● Instructions for the task: Restate the part of the Golden Violin Competition text that opens with "Finalist: Carmen Bruno, cellist" and closes with "Ottawa Symphony Orchestra.", substituting "cello player" for each "cellist".

● Text excerpt:
BEGIN

On Sunday, Oct. 29, at 7:30 p.m. ET, watch the final round of McGill University's Golden Violin Competition live from Pollack Hall in Montreal.
Performing will be some of Canada's most talented string students, all of whom were nominated by professors at McGill's Schulich School of Music for a chance to compete for the prestigious award. Competition is fierce and the standards are high — previous Golden Violin winners include Emmanuel Vukovitch (2006), Ewald Cheung (2011), Isaac Chalk (2012) and Joshua Morris (2017).
Established in 2006 through a landmark gift from philanthropist Seymour Schulich, the Golden Violin Competition ranks as one of the most substantial music prizes in the country. Competition finalists perform a 30-minute program of their choice for a panel comprising Schulich School of Music professors and an invited guest, who are all highly accomplished musicians in their own right.
In addition to a $25,000 cash prize and various post-victory recital engagements, the grand prize winner gets to tote the Golden Violin statue for a day. Watch the webcast below and scroll down for information on the three finalists and their programs.
Finalist: Carmen Bruno, cellist
Canadian–Dutch cellist Carmen Bruno began her musical studies at the Conservatoire de Musique de Gatineau at the age of five. She obtained her bachelor's degree from the Conservatorium van Amsterdam in 2015. In 2017, she completed her master's studies at McGill University's Schulich School of Music with Matt Haimovitz, where she was the recipient of the Schulich Scholarship, and in the fall of 2017, she began her doctorate at McGill.
In May 2016, Bruno was awarded the Vic Pomer Award from the NACO Bursary Competition, and as of the 2016-2017 season, she is a cellist with the Ottawa Symphony Orchestra.
She plays a French cello, c. 1880, made by Théophile Pierre, and generously loaned to her by the Carlsen Cello Foundation.

END

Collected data

BEGIN

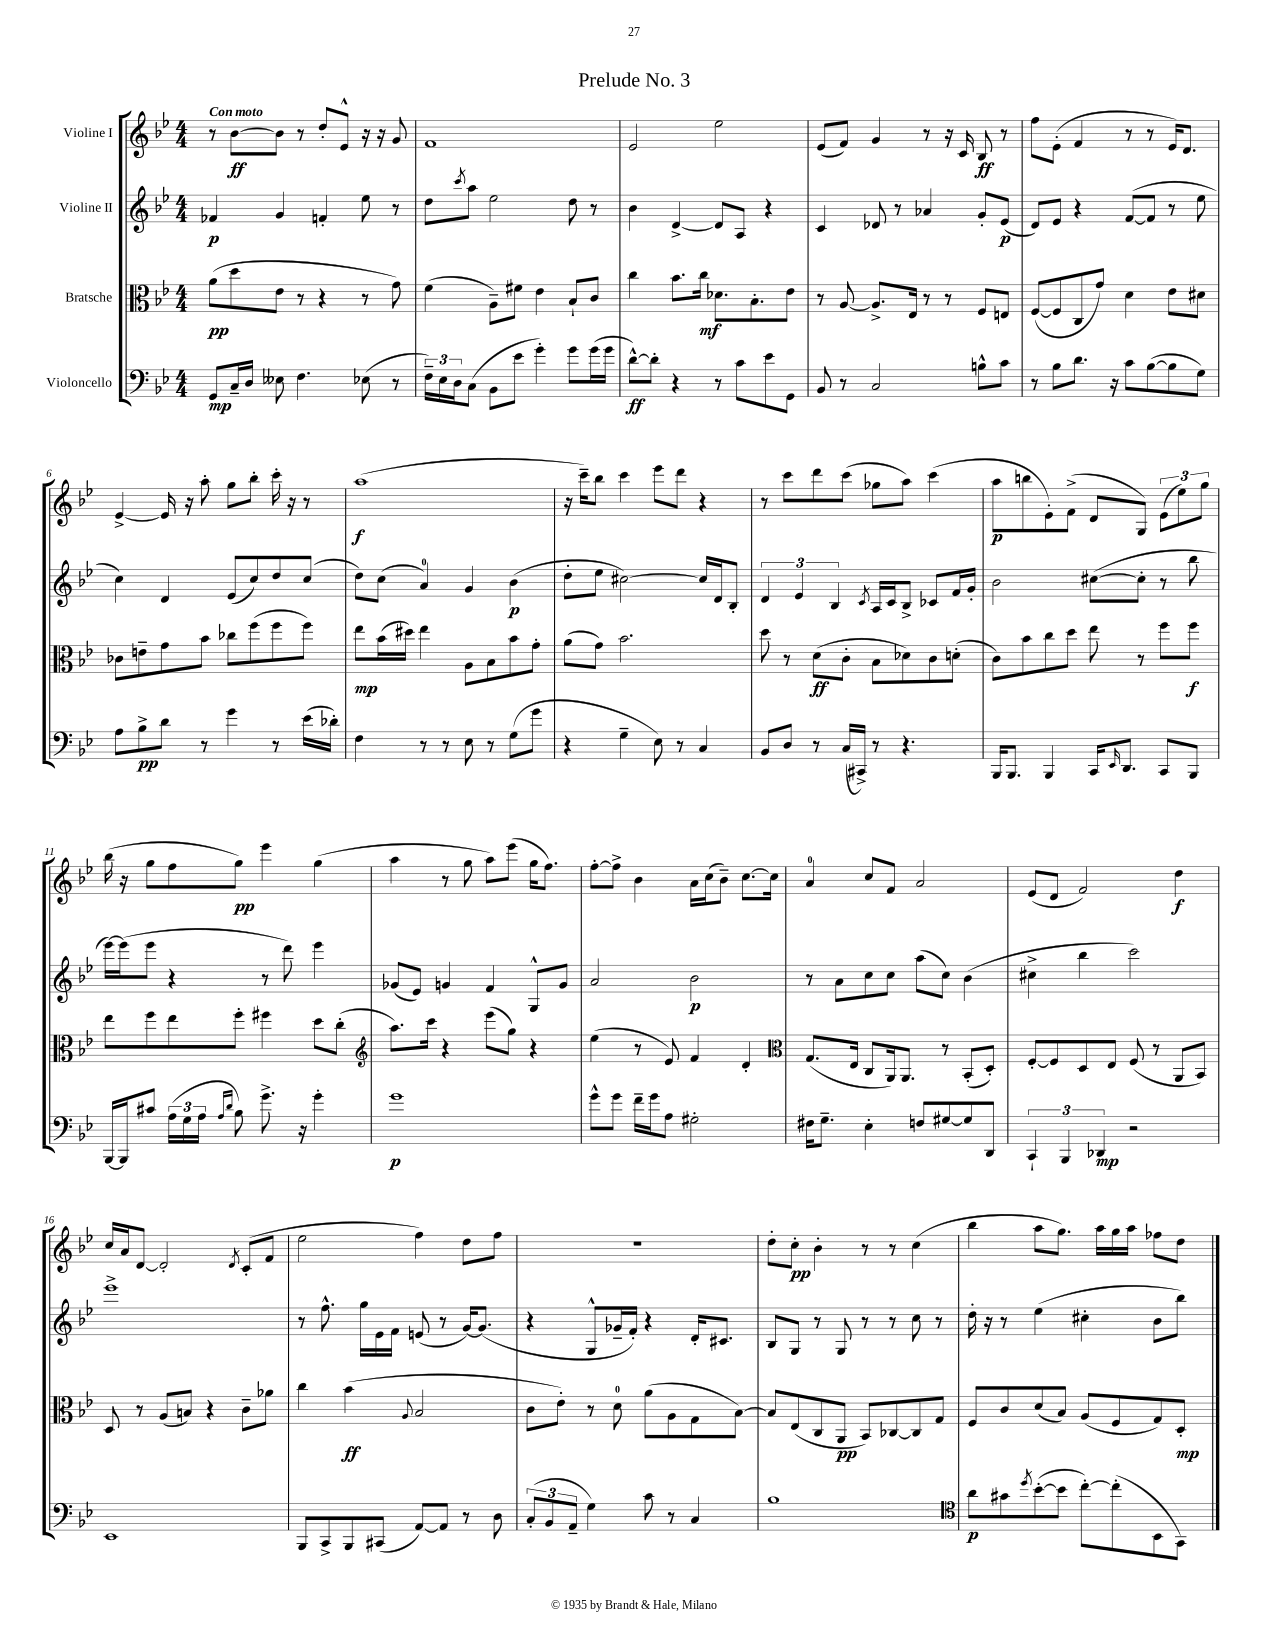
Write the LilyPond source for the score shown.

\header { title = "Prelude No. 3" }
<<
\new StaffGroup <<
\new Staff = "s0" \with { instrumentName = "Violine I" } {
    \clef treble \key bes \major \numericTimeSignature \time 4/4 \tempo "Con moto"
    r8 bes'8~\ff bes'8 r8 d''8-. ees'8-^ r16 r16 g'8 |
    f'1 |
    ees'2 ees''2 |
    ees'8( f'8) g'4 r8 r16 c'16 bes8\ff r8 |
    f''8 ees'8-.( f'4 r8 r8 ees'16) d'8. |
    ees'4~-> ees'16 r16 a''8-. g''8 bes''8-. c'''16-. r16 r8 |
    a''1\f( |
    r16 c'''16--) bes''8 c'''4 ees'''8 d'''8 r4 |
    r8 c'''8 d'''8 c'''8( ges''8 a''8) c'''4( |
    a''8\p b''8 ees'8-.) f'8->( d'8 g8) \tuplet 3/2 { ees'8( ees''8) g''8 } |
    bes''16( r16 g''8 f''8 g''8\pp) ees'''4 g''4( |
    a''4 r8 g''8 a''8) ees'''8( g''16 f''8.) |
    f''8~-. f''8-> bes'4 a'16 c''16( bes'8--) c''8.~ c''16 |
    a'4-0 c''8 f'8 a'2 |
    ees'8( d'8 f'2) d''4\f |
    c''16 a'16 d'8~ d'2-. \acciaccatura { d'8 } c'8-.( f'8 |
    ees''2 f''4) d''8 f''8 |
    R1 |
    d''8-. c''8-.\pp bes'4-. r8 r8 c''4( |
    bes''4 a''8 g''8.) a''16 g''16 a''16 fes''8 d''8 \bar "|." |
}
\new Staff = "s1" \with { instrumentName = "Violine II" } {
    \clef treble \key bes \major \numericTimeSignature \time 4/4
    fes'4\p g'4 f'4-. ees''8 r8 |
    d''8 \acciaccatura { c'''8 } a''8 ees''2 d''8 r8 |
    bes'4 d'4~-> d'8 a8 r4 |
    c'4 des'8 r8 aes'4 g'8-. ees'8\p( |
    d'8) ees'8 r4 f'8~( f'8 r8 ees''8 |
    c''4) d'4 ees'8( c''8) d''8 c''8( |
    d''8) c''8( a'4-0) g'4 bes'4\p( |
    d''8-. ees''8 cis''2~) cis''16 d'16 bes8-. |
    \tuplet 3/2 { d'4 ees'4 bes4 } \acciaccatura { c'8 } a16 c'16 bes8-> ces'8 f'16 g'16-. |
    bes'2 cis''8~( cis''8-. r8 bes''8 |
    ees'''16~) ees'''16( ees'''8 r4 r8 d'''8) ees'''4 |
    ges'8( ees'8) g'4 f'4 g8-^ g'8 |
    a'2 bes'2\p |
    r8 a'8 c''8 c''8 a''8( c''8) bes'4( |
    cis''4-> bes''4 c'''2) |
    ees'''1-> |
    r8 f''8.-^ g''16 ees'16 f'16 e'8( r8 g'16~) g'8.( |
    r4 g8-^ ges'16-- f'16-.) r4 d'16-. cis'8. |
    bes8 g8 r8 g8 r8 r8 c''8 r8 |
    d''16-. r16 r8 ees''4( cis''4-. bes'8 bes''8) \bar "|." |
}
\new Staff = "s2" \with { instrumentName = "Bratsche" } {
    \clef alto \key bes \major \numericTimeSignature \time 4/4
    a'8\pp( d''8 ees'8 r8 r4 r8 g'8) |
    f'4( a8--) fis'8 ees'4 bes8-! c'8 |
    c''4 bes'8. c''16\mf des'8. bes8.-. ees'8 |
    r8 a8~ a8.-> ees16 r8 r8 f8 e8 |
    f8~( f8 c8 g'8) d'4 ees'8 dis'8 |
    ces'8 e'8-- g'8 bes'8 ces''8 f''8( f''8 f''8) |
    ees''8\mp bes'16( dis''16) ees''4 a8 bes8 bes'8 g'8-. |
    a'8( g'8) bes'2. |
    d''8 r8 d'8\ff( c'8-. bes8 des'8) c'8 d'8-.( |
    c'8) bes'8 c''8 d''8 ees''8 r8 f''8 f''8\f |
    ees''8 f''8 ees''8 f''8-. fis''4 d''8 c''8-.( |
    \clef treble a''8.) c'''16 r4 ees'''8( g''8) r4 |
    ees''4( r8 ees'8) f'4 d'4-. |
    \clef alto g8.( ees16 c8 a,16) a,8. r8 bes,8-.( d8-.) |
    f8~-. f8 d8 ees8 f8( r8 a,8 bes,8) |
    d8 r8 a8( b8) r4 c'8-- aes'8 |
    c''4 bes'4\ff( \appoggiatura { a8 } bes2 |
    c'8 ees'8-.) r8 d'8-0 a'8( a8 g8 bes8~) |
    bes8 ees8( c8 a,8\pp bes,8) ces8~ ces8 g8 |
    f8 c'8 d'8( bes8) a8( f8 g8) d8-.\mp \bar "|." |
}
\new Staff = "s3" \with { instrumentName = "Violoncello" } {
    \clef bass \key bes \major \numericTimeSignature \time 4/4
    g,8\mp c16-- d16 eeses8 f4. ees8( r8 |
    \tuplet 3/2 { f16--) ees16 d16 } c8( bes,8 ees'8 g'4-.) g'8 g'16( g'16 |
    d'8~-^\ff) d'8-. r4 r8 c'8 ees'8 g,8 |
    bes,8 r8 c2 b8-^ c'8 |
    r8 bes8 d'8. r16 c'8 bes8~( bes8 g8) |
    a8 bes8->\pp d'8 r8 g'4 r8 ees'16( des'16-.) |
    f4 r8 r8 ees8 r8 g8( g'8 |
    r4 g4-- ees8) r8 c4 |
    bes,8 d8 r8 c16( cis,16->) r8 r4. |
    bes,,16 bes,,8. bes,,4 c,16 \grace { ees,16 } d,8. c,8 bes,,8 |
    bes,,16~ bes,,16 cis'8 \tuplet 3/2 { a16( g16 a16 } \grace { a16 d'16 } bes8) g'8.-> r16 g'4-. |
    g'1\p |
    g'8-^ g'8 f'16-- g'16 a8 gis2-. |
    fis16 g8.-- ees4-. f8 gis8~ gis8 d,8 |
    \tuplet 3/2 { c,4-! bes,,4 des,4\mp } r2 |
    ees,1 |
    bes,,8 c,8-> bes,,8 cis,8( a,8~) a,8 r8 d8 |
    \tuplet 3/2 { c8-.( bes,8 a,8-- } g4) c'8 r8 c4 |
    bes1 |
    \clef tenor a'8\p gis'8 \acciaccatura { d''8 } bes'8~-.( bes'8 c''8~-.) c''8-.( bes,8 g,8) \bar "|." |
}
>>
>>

END

● Answer below:
Finalist: Carmen Bruno, cello player
Canadian–Dutch cello player Carmen Bruno began her musical studies at the Conservatoire de Musique de Gatineau at the age of five. She obtained her bachelor's degree from the Conservatorium van Amsterdam in 2015. In 2017, she completed her master's studies at McGill University's Schulich School of Music with Matt Haimovitz, where she was the recipient of the Schulich Scholarship, and in the fall of 2017, she began her doctorate at McGill.
In May 2016, Bruno was awarded the Vic Pomer Award from the NACO Bursary Competition, and as of the 2016-2017 season, she is a cello player with the Ottawa Symphony Orchestra.